Speaking at his State Senate confirmation hearing, Janno Lieber, who has been serving as acting chairman and chief executive officer of the Metropolitan Transportation Authority since July, revealed that the agency is "looking at being able to put off any fare increase in 2022."
The MTA, following its usual schedule of raising fares by about 4% every other year, was originally slated to vote on a fare hike in January of 2021, but deferred the vote until later in the year, citing the financial strain on riders from the COVID-19 pandemic.
In November, under the direction of Gov. Kathy Hochul, the MTA again pledged to put off a fare hike vote until June of 2022 at the earliest.
But Lieber said a wave of new government aid could allow the MTA to put off a fare increase until 2023 — effectively skipping an entire rate hike cycle. The MTA’s last fare increase came in April of 2019, when the agency sought to increase fare revenue by 4%.
The injection of new government funding includes a $6 billion federal grant that he credited to Senate Majority Leader Chuck Schumer, and a proposed $336 billion bump in state aid in Hochul’s executive budget released Tuesday.
"This money represents a significant down payment on … the agenda of rebuilding the MTA’s financial stability," Lieber said.
The MTA’s finances were devastated by the COVID-19 pandemic, which caused ridership and revenues to plummet.

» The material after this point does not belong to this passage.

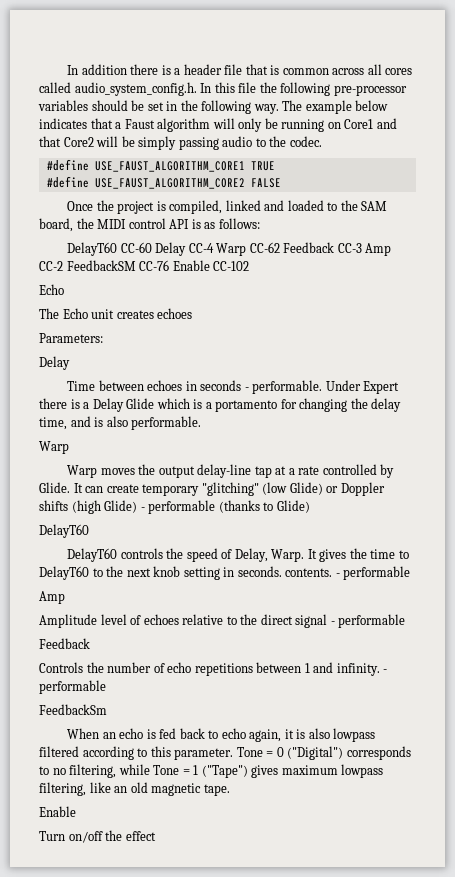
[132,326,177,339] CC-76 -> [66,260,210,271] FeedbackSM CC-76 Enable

Lieber said deferring the scheduled fare increase will allow the MTA to, instead, pursue "innovative fare strategies purposed at enticing customers to return."
On the Long Island Rail Road, those strategies include a 10% reduction in the cost of a monthly ticket, a new 20-trip ticket, and extending the $5 City Ticket — for weekend travel within New York City — to weekday off-peak hours. The new fare options take effect on March 1.

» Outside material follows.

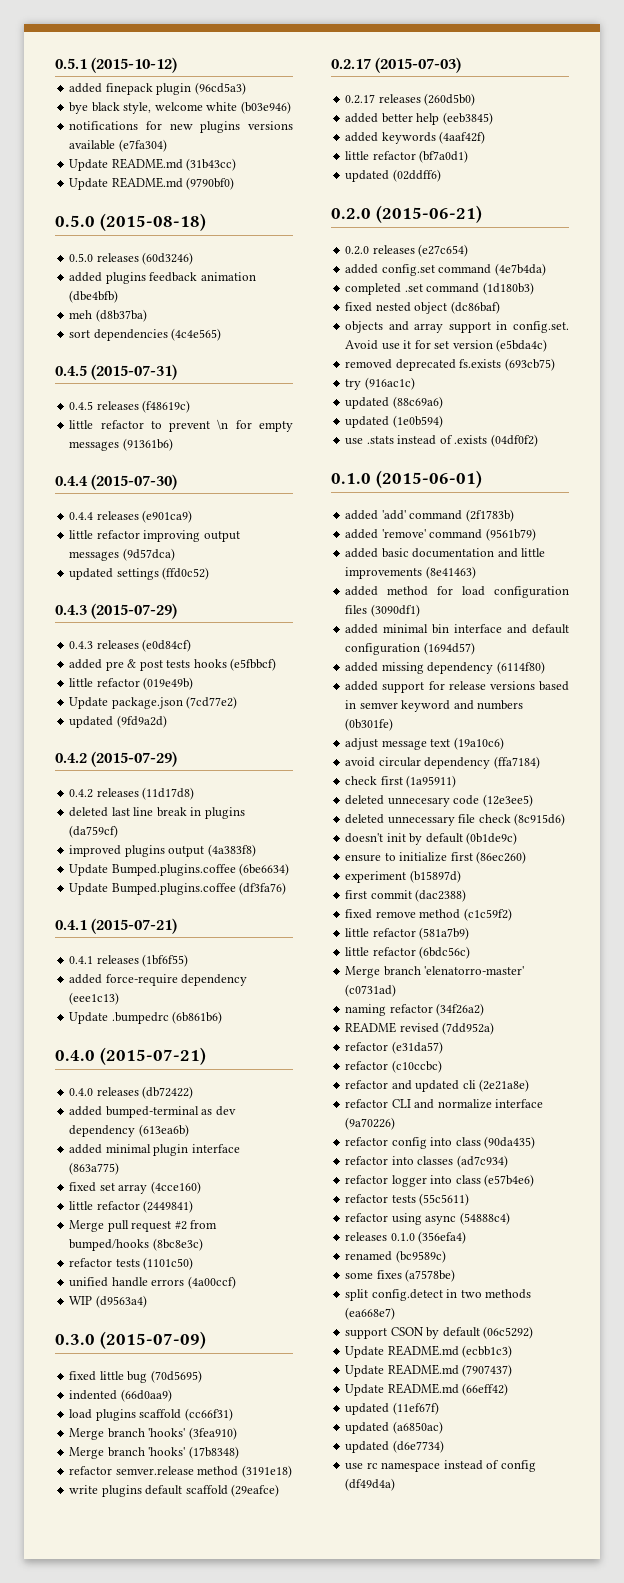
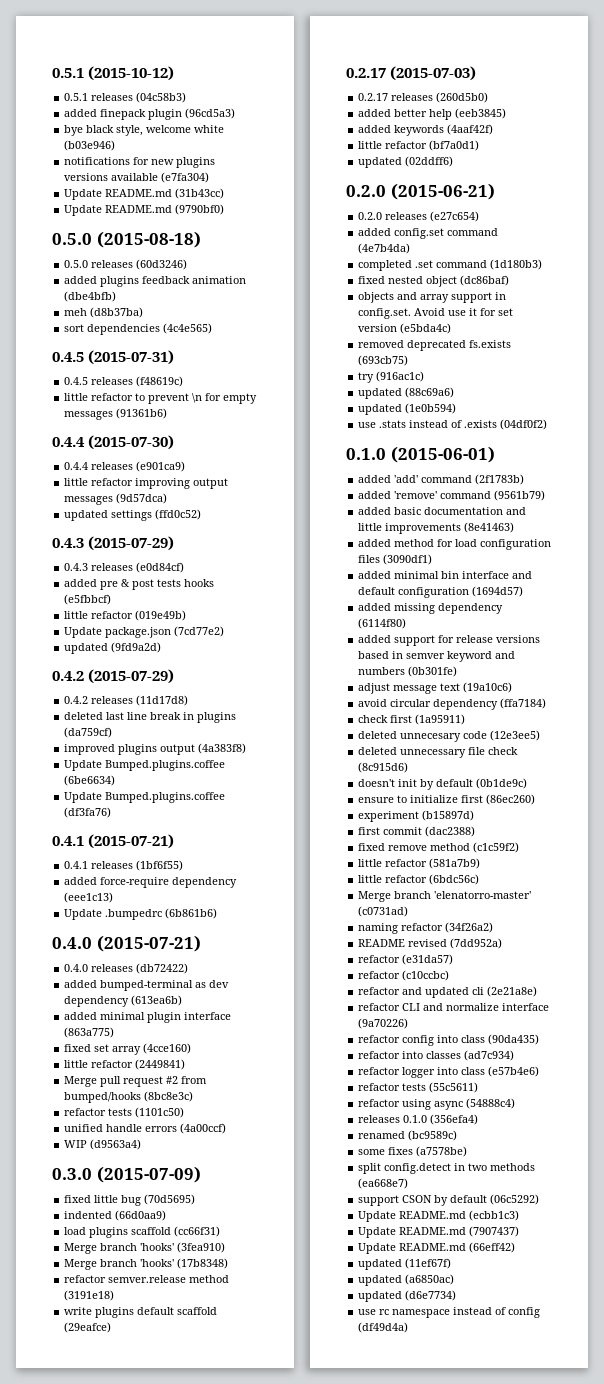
(178, 65) none -> [64,92,187,103] // 0.5.1 releases (04c58b3)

After recovering to nearly 60% of its pre-COVID ridership last fall, LIRR ridership has again fallen amid the spread of the Omicron variant, to around 38% of 2019 levels.

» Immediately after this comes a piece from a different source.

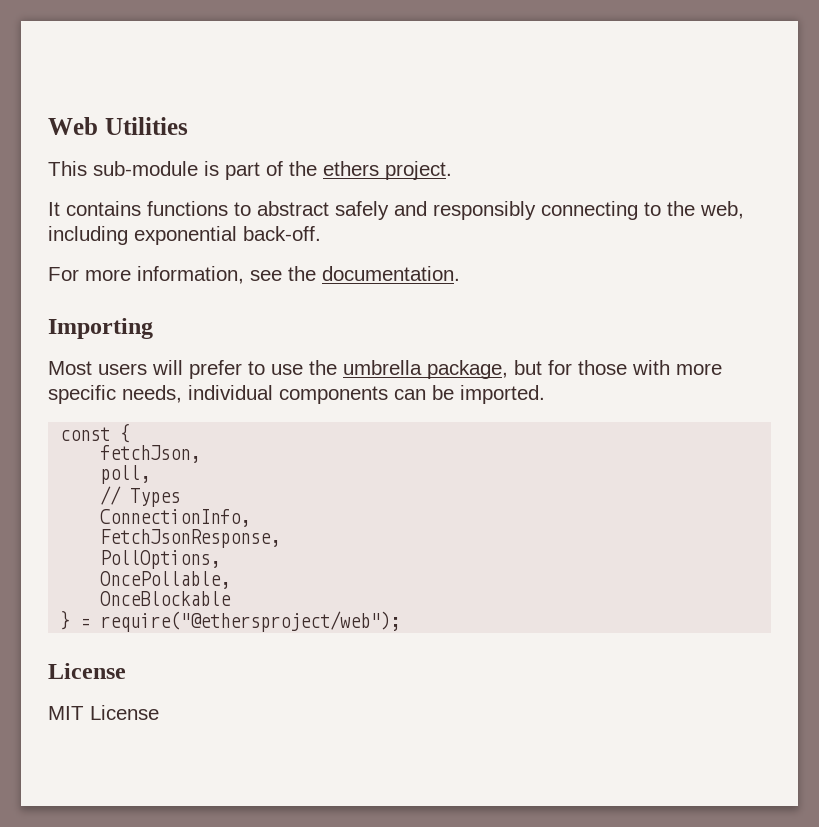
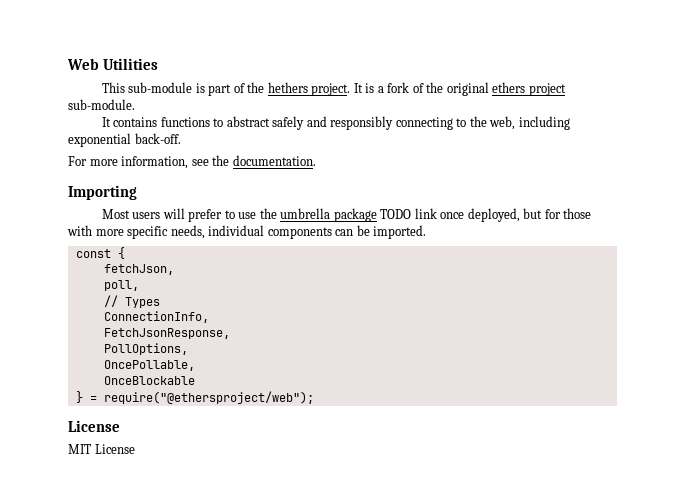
[323,161,452,180] ethers project. -> [267,82,566,96] [68,99,135,110] hethers project. It is a fork of the original ethers project sub-module.
[427,360,508,379] package, -> [333,208,520,222] package TODO link once deployed,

Asked about the potential of averting a fare increase for another year, Gerard Bringmann, chairman of the LIRR Commuter Council — a state-regulated riders’ advocacy group — said, "Obviously, that’s good news for commuters."
Sen. Anna Kaplan told Lieber that she appreciated the MTA looking into another deferral of a scheduled fare increase, given that the pandemic hit Long Islanders "very badly."
"I think it would be a very wrong time to send a message to all commuters that we are raising rates on you," Kaplan said. "We want to make sure we encourage them, give them better service, so that they have more reason to really take public transportation."
Lieber's appointment was approved by various committees of the state Senate but still must go before the full body.